TASK BRIEF
If a line in the entries below includes "deps", pick it out and copy it.

RECORD SET

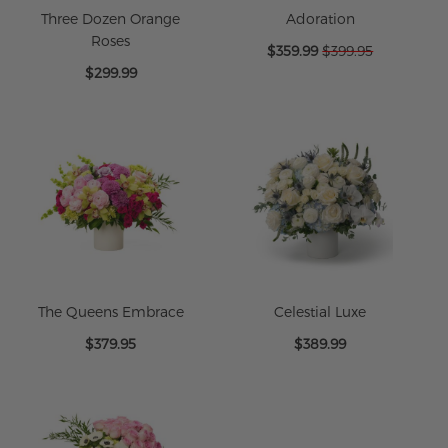
Three Dozen Orange
Adoration
Roses
Special
$359.99
$399.95
Price
$299.99
The Queens Embrace
Celestial Luxe
$379.95
$389.99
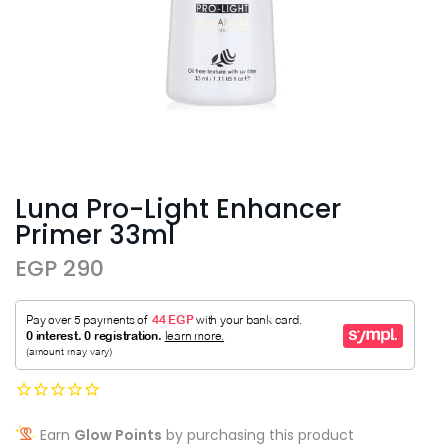
Luna Pro-Light Enhancer
Primer 33ml
EGP 290
Earn
Glow Points
by purchasing this product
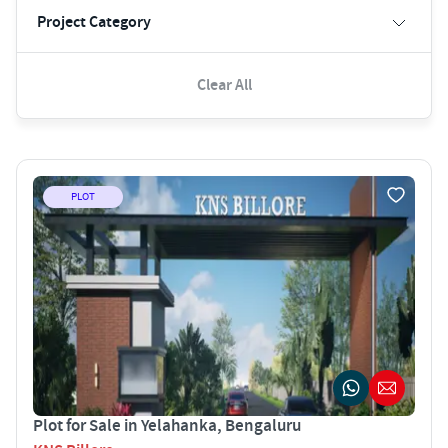
Project Category
Clear All
PLOT
Plot for Sale in Yelahanka, Bengaluru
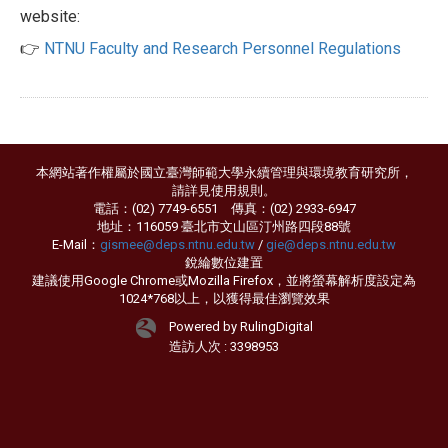
website:
👉
NTNU Faculty and Research Personnel Regulations
本網站著作權屬於國立臺灣師範大學永續管理與環境教育研究所，
請詳見
使用規則
。
電話：(02) 7749-6551 傳真：(02) 2933-6947
地址：116059 臺北市文山區汀州路四段88號
E-Mail：
gismee@deps.ntnu.edu.tw
/
gie@deps.ntnu.edu.tw
銳綸數位
建置
建議使用Google Chrome或Mozilla Firefox，並將螢幕解析度設定為
1024*768以上，以獲得最佳瀏覽效果
Powered by RulingDigital
造訪人次 : 3398953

ANSWER SPACE
gismee@deps.ntnu.edu.tw
gie@deps.ntnu.edu.tw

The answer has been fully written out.